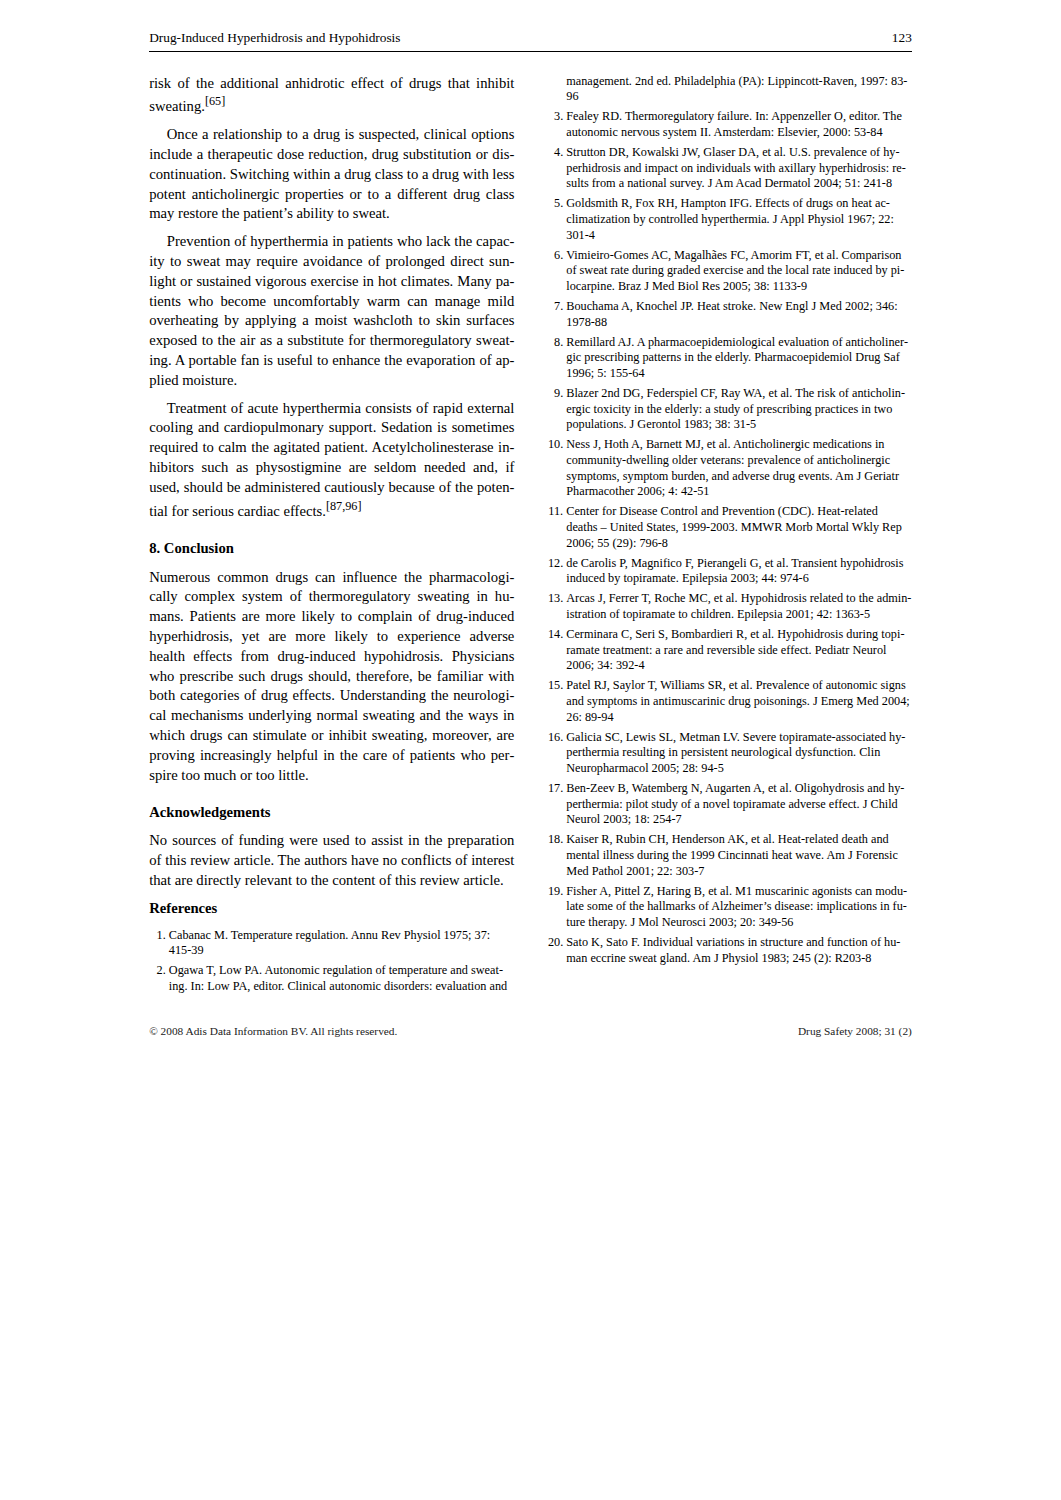Drug-Induced Hyperhidrosis and Hypohidrosis 123
risk of the additional anhidrotic effect of drugs that inhibit sweating.[65]
Once a relationship to a drug is suspected, clinical options include a therapeutic dose reduction, drug substitution or discontinuation. Switching within a drug class to a drug with less potent anticholinergic properties or to a different drug class may restore the patient’s ability to sweat.
Prevention of hyperthermia in patients who lack the capacity to sweat may require avoidance of prolonged direct sunlight or sustained vigorous exercise in hot climates. Many patients who become uncomfortably warm can manage mild overheating by applying a moist washcloth to skin surfaces exposed to the air as a substitute for thermoregulatory sweating. A portable fan is useful to enhance the evaporation of applied moisture.
Treatment of acute hyperthermia consists of rapid external cooling and cardiopulmonary support. Sedation is sometimes required to calm the agitated patient. Acetylcholinesterase inhibitors such as physostigmine are seldom needed and, if used, should be administered cautiously because of the potential for serious cardiac effects.[87,96]
8. Conclusion
Numerous common drugs can influence the pharmacologically complex system of thermoregulatory sweating in humans. Patients are more likely to complain of drug-induced hyperhidrosis, yet are more likely to experience adverse health effects from drug-induced hypohidrosis. Physicians who prescribe such drugs should, therefore, be familiar with both categories of drug effects. Understanding the neurological mechanisms underlying normal sweating and the ways in which drugs can stimulate or inhibit sweating, moreover, are proving increasingly helpful in the care of patients who perspire too much or too little.
Acknowledgements
No sources of funding were used to assist in the preparation of this review article. The authors have no conflicts of interest that are directly relevant to the content of this review article.
References
Cabanac M. Temperature regulation. Annu Rev Physiol 1975; 37: 415-39
Ogawa T, Low PA. Autonomic regulation of temperature and sweating. In: Low PA, editor. Clinical autonomic disorders: evaluation and management. 2nd ed. Philadelphia (PA): Lippincott-Raven, 1997: 83-96
Fealey RD. Thermoregulatory failure. In: Appenzeller O, editor. The autonomic nervous system II. Amsterdam: Elsevier, 2000: 53-84
Strutton DR, Kowalski JW, Glaser DA, et al. U.S. prevalence of hyperhidrosis and impact on individuals with axillary hyperhidrosis: results from a national survey. J Am Acad Dermatol 2004; 51: 241-8
Goldsmith R, Fox RH, Hampton IFG. Effects of drugs on heat acclimatization by controlled hyperthermia. J Appl Physiol 1967; 22: 301-4
Vimieiro-Gomes AC, Magalhães FC, Amorim FT, et al. Comparison of sweat rate during graded exercise and the local rate induced by pilocarpine. Braz J Med Biol Res 2005; 38: 1133-9
Bouchama A, Knochel JP. Heat stroke. New Engl J Med 2002; 346: 1978-88
Remillard AJ. A pharmacoepidemiological evaluation of anticholinergic prescribing patterns in the elderly. Pharmacoepidemiol Drug Saf 1996; 5: 155-64
Blazer 2nd DG, Federspiel CF, Ray WA, et al. The risk of anticholinergic toxicity in the elderly: a study of prescribing practices in two populations. J Gerontol 1983; 38: 31-5
Ness J, Hoth A, Barnett MJ, et al. Anticholinergic medications in community-dwelling older veterans: prevalence of anticholinergic symptoms, symptom burden, and adverse drug events. Am J Geriatr Pharmacother 2006; 4: 42-51
Center for Disease Control and Prevention (CDC). Heat-related deaths – United States, 1999-2003. MMWR Morb Mortal Wkly Rep 2006; 55 (29): 796-8
de Carolis P, Magnifico F, Pierangeli G, et al. Transient hypohidrosis induced by topiramate. Epilepsia 2003; 44: 974-6
Arcas J, Ferrer T, Roche MC, et al. Hypohidrosis related to the administration of topiramate to children. Epilepsia 2001; 42: 1363-5
Cerminara C, Seri S, Bombardieri R, et al. Hypohidrosis during topiramate treatment: a rare and reversible side effect. Pediatr Neurol 2006; 34: 392-4
Patel RJ, Saylor T, Williams SR, et al. Prevalence of autonomic signs and symptoms in antimuscarinic drug poisonings. J Emerg Med 2004; 26: 89-94
Galicia SC, Lewis SL, Metman LV. Severe topiramate-associated hyperthermia resulting in persistent neurological dysfunction. Clin Neuropharmacol 2005; 28: 94-5
Ben-Zeev B, Watemberg N, Augarten A, et al. Oligohydrosis and hyperthermia: pilot study of a novel topiramate adverse effect. J Child Neurol 2003; 18: 254-7
Kaiser R, Rubin CH, Henderson AK, et al. Heat-related death and mental illness during the 1999 Cincinnati heat wave. Am J Forensic Med Pathol 2001; 22: 303-7
Fisher A, Pittel Z, Haring B, et al. M1 muscarinic agonists can modulate some of the hallmarks of Alzheimer’s disease: implications in future therapy. J Mol Neurosci 2003; 20: 349-56
Sato K, Sato F. Individual variations in structure and function of human eccrine sweat gland. Am J Physiol 1983; 245 (2): R203-8
© 2008 Adis Data Information BV. All rights reserved. Drug Safety 2008; 31 (2)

-- -- --

Looking at the data above, write out exactly the lines that start at the one containing "Numerous common drugs" and end at the one containing "Strutton DR, Kowalski"; include both and nothing beyond.

Written reply>
Numerous common drugs can influence the pharmacologically complex system of thermoregulatory sweating in humans. Patients are more likely to complain of drug-induced hyperhidrosis, yet are more likely to experience adverse health effects from drug-induced hypohidrosis. Physicians who prescribe such drugs should, therefore, be familiar with both categories of drug effects. Understanding the neurological mechanisms underlying normal sweating and the ways in which drugs can stimulate or inhibit sweating, moreover, are proving increasingly helpful in the care of patients who perspire too much or too little.
Acknowledgements
No sources of funding were used to assist in the preparation of this review article. The authors have no conflicts of interest that are directly relevant to the content of this review article.
References
Cabanac M. Temperature regulation. Annu Rev Physiol 1975; 37: 415-39
Ogawa T, Low PA. Autonomic regulation of temperature and sweating. In: Low PA, editor. Clinical autonomic disorders: evaluation and management. 2nd ed. Philadelphia (PA): Lippincott-Raven, 1997: 83-96
Fealey RD. Thermoregulatory failure. In: Appenzeller O, editor. The autonomic nervous system II. Amsterdam: Elsevier, 2000: 53-84
Strutton DR, Kowalski JW, Glaser DA, et al. U.S. prevalence of hyperhidrosis and impact on individuals with axillary hyperhidrosis: results from a national survey. J Am Acad Dermatol 2004; 51: 241-8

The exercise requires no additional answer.